HAL’s light combat helicopter completes air-to-air missile firing

18 January 2019 (Last Updated January 18th, 2019 11:14)

Indian state-owned company Hindustan Aeronautics Limited’s (HAL) Light Combat Helicopter (LCH) has carried out air-to-air missile firing on a moving aerial target.

HAL’s light combat helicopter completes air-to-air missile firing
The air to air missile firing was conducted in integrated test range at Chandipur in Odisha. Credit: ©Sanjay Simha / Hindustan Aeronautics Limited.

Indian state-owned company Hindustan Aeronautics Limited’s (HAL) Light Combat Helicopter (LCH) has carried out air-to-air missile firing on a moving aerial target.

The company achieved the milestone during test-firing conducted in integrated test range at Chandipur in the state of Odisha.

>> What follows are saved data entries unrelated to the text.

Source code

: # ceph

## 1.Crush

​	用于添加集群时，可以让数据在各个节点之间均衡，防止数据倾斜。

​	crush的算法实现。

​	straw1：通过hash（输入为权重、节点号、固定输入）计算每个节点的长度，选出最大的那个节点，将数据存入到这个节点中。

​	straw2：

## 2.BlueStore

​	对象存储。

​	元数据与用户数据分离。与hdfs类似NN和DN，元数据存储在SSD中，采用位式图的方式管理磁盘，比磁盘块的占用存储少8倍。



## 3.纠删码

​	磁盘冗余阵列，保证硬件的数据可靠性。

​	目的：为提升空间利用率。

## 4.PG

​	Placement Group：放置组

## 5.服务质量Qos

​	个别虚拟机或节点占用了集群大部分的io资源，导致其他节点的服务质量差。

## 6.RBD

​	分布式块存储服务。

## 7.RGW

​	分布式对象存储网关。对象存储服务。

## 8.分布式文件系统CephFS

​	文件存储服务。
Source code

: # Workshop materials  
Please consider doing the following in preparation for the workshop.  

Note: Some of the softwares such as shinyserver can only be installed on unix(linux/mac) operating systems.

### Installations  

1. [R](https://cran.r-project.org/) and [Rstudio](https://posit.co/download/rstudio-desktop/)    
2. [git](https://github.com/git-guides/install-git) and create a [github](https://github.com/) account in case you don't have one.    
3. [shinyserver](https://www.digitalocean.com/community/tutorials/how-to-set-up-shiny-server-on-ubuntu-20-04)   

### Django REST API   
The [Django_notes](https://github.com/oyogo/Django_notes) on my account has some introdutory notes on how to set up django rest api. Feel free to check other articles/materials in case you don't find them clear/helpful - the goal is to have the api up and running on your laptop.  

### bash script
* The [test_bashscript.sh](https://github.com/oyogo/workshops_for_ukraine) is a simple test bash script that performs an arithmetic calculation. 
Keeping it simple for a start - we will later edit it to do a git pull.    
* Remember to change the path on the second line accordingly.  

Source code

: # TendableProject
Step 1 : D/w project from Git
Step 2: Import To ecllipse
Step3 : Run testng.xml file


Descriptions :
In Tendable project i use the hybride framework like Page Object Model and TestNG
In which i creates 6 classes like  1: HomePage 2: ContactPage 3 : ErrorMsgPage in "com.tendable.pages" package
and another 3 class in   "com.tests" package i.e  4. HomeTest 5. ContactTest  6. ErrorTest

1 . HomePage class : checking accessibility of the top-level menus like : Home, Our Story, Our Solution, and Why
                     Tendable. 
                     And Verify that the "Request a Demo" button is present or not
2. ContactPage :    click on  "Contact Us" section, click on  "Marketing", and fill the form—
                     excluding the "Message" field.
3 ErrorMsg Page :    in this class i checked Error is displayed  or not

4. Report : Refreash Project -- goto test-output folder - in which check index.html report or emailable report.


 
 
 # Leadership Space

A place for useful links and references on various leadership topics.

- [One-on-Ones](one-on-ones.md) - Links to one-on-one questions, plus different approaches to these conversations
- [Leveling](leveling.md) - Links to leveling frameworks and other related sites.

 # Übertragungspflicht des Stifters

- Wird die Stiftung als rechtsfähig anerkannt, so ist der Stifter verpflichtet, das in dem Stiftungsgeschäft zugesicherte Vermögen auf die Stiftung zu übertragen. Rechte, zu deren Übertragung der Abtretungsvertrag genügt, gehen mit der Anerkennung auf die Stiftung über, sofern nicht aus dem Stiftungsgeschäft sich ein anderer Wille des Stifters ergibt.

Test pilots achieved a direct hit on the aerial target and destroyed it completely.

HAL chief managing director R Madhavan stated that the mission represents the first time in the country that a helicopter has performed air-to-air missile engagement.

Madhavan added: “None of the helicopters with the military services in the country has demonstrated such a capability. With this, LCH has successfully completed all weapon integration tests and is ready for operational induction.”

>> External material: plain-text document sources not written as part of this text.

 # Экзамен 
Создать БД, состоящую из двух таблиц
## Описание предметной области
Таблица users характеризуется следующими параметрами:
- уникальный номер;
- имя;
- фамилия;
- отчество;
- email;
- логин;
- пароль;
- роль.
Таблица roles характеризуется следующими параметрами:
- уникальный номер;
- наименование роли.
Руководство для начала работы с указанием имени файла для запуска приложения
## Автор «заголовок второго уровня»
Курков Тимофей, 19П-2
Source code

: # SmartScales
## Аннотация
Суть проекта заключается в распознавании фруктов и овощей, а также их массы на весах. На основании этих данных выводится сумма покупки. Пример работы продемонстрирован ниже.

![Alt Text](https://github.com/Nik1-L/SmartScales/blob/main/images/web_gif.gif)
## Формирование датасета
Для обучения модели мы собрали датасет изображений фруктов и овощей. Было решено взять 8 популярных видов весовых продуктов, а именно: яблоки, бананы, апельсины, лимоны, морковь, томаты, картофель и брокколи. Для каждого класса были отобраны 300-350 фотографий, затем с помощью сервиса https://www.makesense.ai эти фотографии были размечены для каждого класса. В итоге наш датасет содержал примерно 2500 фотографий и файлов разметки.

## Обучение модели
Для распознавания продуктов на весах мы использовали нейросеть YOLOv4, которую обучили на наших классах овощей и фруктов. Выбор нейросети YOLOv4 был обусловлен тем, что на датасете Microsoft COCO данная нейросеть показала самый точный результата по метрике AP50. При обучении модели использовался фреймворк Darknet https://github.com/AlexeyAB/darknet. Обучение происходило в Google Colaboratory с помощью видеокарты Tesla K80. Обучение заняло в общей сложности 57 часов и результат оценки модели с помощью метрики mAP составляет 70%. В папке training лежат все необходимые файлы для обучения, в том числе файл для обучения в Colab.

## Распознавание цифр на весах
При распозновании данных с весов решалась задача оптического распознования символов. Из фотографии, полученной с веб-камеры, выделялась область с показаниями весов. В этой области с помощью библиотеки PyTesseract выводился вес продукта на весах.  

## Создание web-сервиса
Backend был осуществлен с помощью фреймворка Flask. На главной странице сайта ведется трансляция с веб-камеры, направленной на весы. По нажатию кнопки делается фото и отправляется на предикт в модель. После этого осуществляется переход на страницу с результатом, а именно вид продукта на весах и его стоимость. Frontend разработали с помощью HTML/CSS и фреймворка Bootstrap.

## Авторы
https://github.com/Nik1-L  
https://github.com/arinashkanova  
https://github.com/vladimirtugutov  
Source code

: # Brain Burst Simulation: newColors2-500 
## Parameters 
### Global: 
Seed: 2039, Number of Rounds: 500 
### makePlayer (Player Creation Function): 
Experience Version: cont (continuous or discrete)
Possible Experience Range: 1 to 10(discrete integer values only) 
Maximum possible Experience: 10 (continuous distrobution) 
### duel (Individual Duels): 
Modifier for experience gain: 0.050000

The LCH is also armed with a 20mm turret gun and 70mm rockets. The firing trials of these weapons have been completed last year.

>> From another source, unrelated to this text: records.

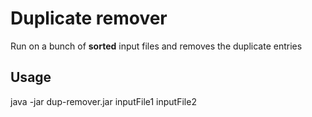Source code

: # Duplicate remover
Run on a bunch of **sorted** input files and removes the duplicate entries

## Usage

java -jar dup-remover.jar inputFile1 inputFile2 

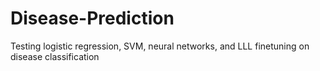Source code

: # Disease-Prediction
Testing logistic regression, SVM, neural networks, and LLL finetuning on disease classification

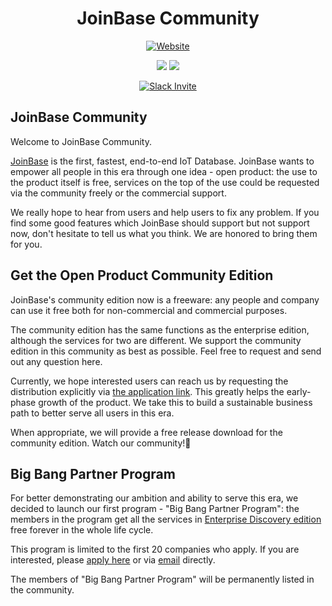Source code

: <h1 align="center">JoinBase Community</h1>

<div align="center">

  <a href="">[![Website](https://img.shields.io/badge/https://-joinbase.io-blue.svg)](https://joinbase.io/)</a>

</div>

<div align="center">

  <a href="">![](https://img.shields.io/github/stars/open-joinbase/JoinBase)</a>
  <a href="">![](https://img.shields.io/github/issues/open-joinbase/JoinBase)</a>

</div>

<div align="center">
 
  <a href="">[![Slack Invite](https://img.shields.io/badge/Slack-Join-blue?logo=slack&labelColor=8b2671)](https://join.slack.com/t/joinbaseworkspace/shared_invite/zt-1bizmnl2c-HaXl93gZ5Hnm_ukDAotZzg)</a>

</div>


## JoinBase Community

Welcome to JoinBase Community.

[JoinBase](https://JoinBase.io/) is the first, fastest, end-to-end IoT Database. JoinBase wants to empower all people in this era through one idea - open product: the use to the product itself is free, services on the top of the use could be requested via the community freely or the commercial support.

We really hope to hear from users and help users to fix any problem. If you find some good features which JoinBase should support but not support now, don't hesitate to tell us what you think. We are honored to bring them for you.

## Get the Open Product Community Edition

JoinBase's community edition now is a freeware: any people and company can use it free both for non-commercial and commercial purposes. 

The community edition has the same functions as the enterprise edition, although the services for two are different. We support the community edition in this community as best as possible. Feel free to request and send out any question here.

Currently, we hope interested users can reach us by requesting the distribution explicitly via [the application link](). This greatly helps the early-phase growth of the product. We take this to build a sustainable business path to better serve all users in this era. 

When appropriate, we will provide a free release download for the community edition. Watch our community!💞

## Big Bang Partner Program

For better demonstrating our ambition and ability to serve this era, we decided to launch our first program - "Big Bang Partner Program": the members in the program get all the services in [Enterprise Discovery edition](https://joinbase.io/pricing/) free forever in the whole life cycle. 

This program is limited to the first 20 companies who apply. If you are interested, please [apply here](https://cloud.joinbase.io/req) or via [email](mailto://contact@joinbase.io) directly.

The members of "Big Bang Partner Program" will be permanently listed in the community.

“The fire and forget missile is capable of tackling all types of aerial threats, including unmanned aerial vehicles (UAVs) and microlight aircraft.”

Designed and developed by HAL’s Rotary Wing Research & Design Centre (RWRDC), the helicopter can operate at altitudes as high as Siachen glacier located in the eastern Karakoram range in the Himalayas.

The helicopter has been developed to meet the operational needs of Indian Armed Forces.

The presence of helmet-mounted sight and forward-looking infrared sighting system enables LCH pilots to detect and destroy any ground-based or aerial target without the need to turn the helicopter.

The fire and forget missile is capable of tackling all types of aerial threats, including unmanned aerial vehicles (UAVs) and microlight aircraft.

Furthermore, HAL noted that LCH can operate from dispersed locations and fly at ultra-low levels, offering protection to forces from all aerial threats.

The Defence Acquisition Council (DAC) has given the approval for procurement of initial batch of 15 LCHs, including ten for the Indian Air Force (IAF) and a further five for Army.